‘Una pelea por el título embriagadora, imposible de predecir, ya que los Hearts se niegan a ceder’

Cuando Tomas Cvancara estiró el cuello y plantó un cabezazo en el larguero de Craig Gordon una hora después de este emocionante choque entre los campeones y los aspirantes a campeones, una sensación de sorpresa se apoderó de Tynecastle.

¿Cvancara? ¿Seguía ahí fuera? Se podría haber perdonado pensar que no. Durante una hora, había sido poco más que una presencia entusiasta, aunque poco adecuada, en el ataque del Celtic.

Su falta de peligro goleador no fue una sorpresa, dado que solo había marcado tres goles en los 43 partidos que había disputado antes de este. Su falta de impacto tampoco causó gran sensación, dado que no había jugado un solo minuto en competición desde finales de noviembre.

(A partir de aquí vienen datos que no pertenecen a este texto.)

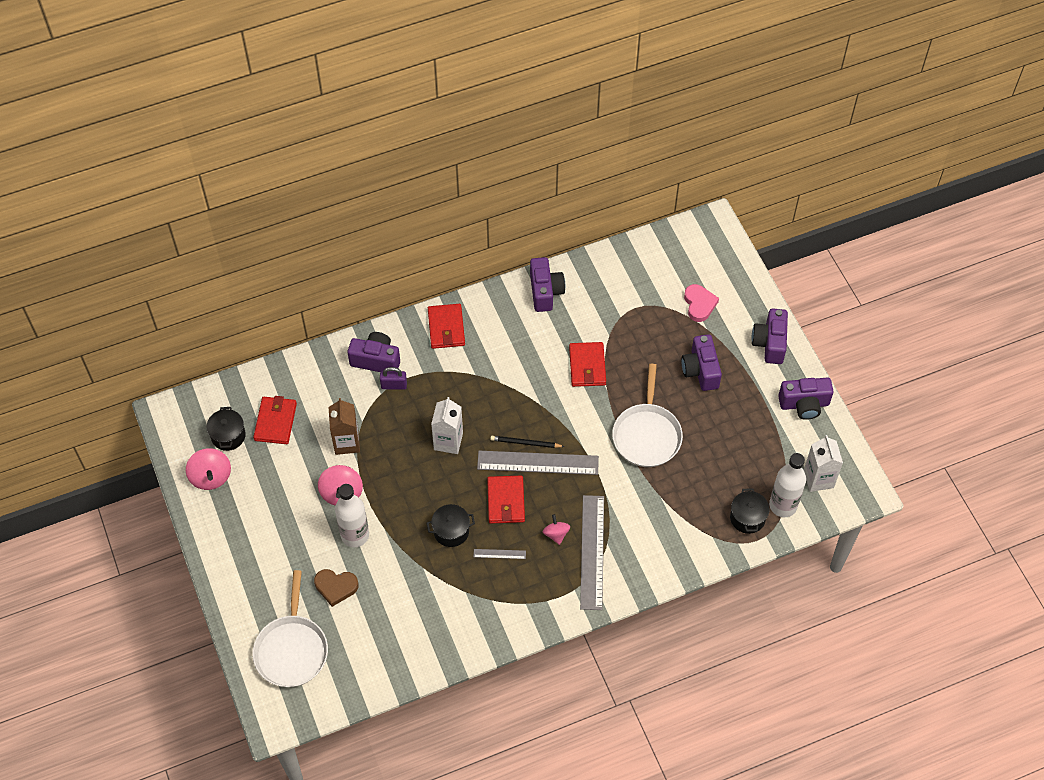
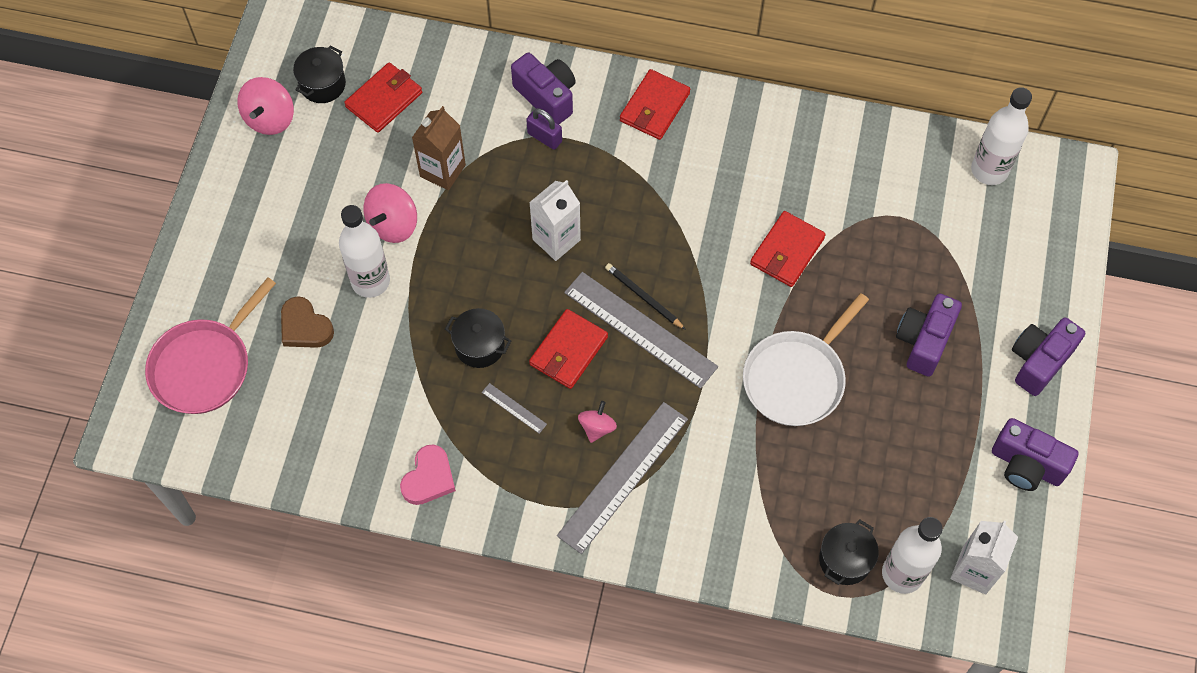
camera: 35 degrees right, 5 degrees up
(292, 649) = (205, 366): white pan -> pink pan
(545, 292) = (803, 133): purple camera -> none
(665, 251) = (989, 170): none -> white bottle
(699, 304) = (984, 260): pink heart -> pink heart (429, 478)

El hecho de que todavía estuviera en el campo era un poco extraño porque el juego ya lo había superado, pero ese cabezazo demostró que había vida en el nuevo chico.

Más vida de la que esperaba el Hearts. Minutos después, se escapó por la izquierda, dejando atrás a Craig Halkett. Su pase a Yang Hyun-jun fue preciso y, a contracorriente del partido, el Celtic volvió a tomar la delantera.

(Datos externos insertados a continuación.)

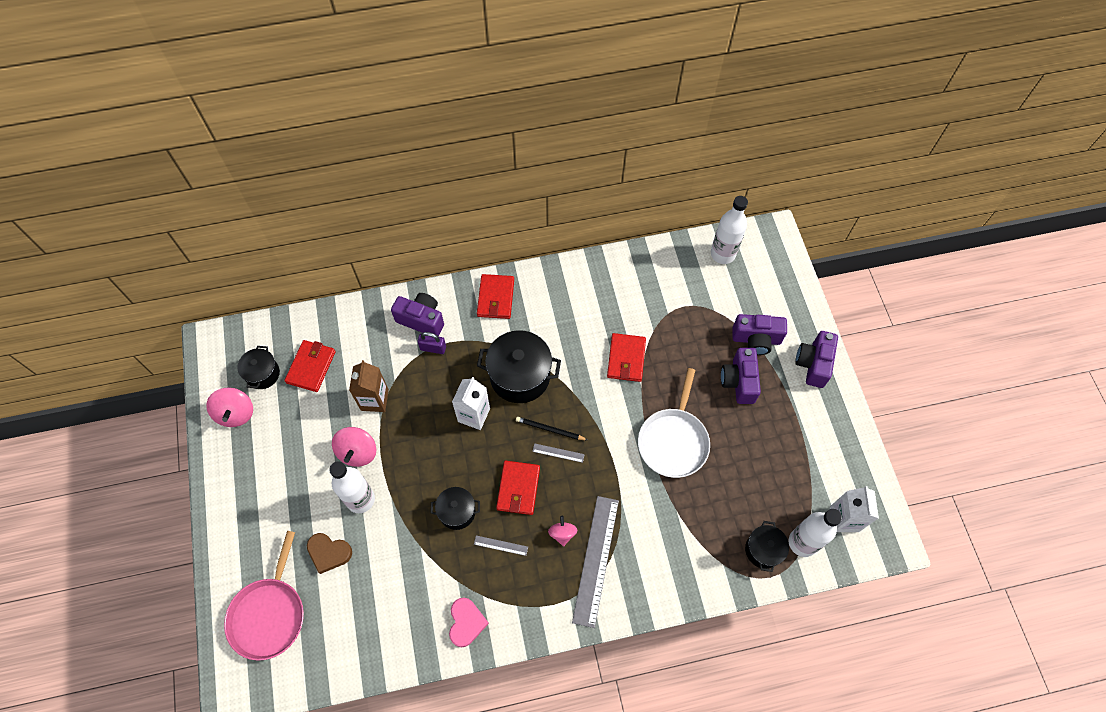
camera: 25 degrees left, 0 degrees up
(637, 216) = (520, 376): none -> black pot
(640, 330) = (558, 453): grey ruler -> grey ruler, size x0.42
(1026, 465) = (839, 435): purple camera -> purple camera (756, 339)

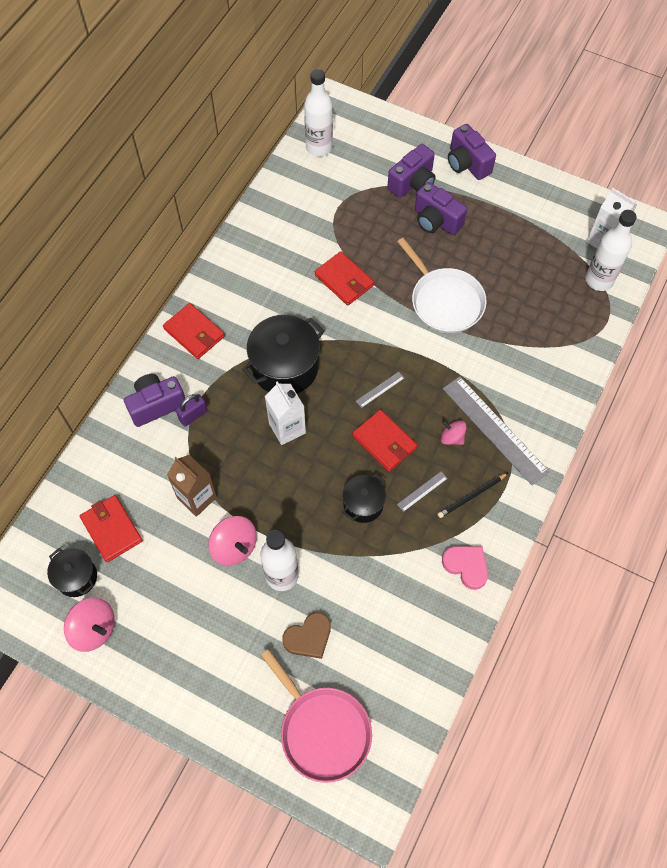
camera: 50 degrees left, 0 degrees up
(550, 429) = (354, 380): black pencil -> black pencil (471, 496)
(763, 550) = (583, 309): black pot -> none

Tynecastle se frotó los ojos y se preparó. En esos segundos, un partido apasionante se convirtió en un éxito rotundo: emocionante, controvertido, agotador y estimulante.

Goles, irritación, una tarjeta roja que enfureció a los visitantes y abrió la puerta a los locales, una lucha cuerpo a cuerpo que llegó al límite. No fue tanto el frío intenso lo que provocó escalofríos en Tynecastle, sino el dramatismo del choque, la intensidad y la furia que lo mantuvo en vilo.

El golpe bajo de Yang dejó atónitos a los aficionados, pero estos chicos son de una pasta muy sólida. Durante toda la temporada se les ha cuestionado y su capacidad para seguir adelante, para seguir amenazando con desmantelar el orden establecido en Escocia.

¿Podrían vencer al Old Firm? Pues sí. Cuatro de cada cuatro veces antes del domingo. ¿Podrían recuperarse tras una pequeña mala racha en otoño? Sí, podrían. ¿Quién liderará la liga en Navidad? Eh, el Hearts.

¿Quién liderará la liga a finales de enero? Pues, el Hearts. En dos partidos recientes, han jugado con 10 contra 11 hombres durante un tiempo desmesurado y, aun así, ganaron ambos.

Y ahora esta prueba. No contra un Celtic desmoralizado por Brendan Rodgers ni contra un Celtic descerebrado por Wilfried Nancy, sino contra un Celtic dirigido por un santo celta viviente.

Para añadir más emoción, no contaban con tres figuras clave de su equipo: Lawrence Shankland, Cammy Devlin y Beni Baningime. Sí, al Celtic también le faltaban jugadores clave, pero prescindir de esos jugadores del Hearts fue como quitarles órganos vitales. ¿Podrían sobrevivir? Otra prueba de su temple.

Si hubieran querido, podrían haberse compadecido del 1-0 y, sobre todo, del 2-1, podrían haberse lamentado de las fantásticas ocasiones que habían desperdiciado, una de Claudio Braga y dos de Alexandros Kyziridis. Pensaban en Shankland en cada ocasión. Si hubiera estado en el extremo…

Podrían haber mirado a su alrededor y lamentarse porque tres artífices de su éxito esta temporada no estaban ahí para ayudarlos. Podrían haberse rendido, pero no lo hicieron.

El Celtic se ha enfrentado a ellos tres veces esta temporada y aún no ha ganado. Con un balance de 1-0 y 2-1, y sin sus importantes líderes, el Hearts tenía su oportunidad.

Volverán a números rojos por el Auston Trusty, pero la conclusión es que el Celtic le dio lo mejor de sí al Hearts y ahora ha caído al tercer puesto. La conclusión, además, es que un equipo diezmado miró al Celtic a los ojos y no pestañeó.

Los ánimos se caldearon en un partido de desgaste en Tynecastle, donde el Celtic terminó con 10 hombres.Fuente de la imagen,Redes sociales
Título de la imagen,

Los ánimos se caldearon en un partido de desgaste en Tynecastle, donde el Celtic terminó con 10 hombres.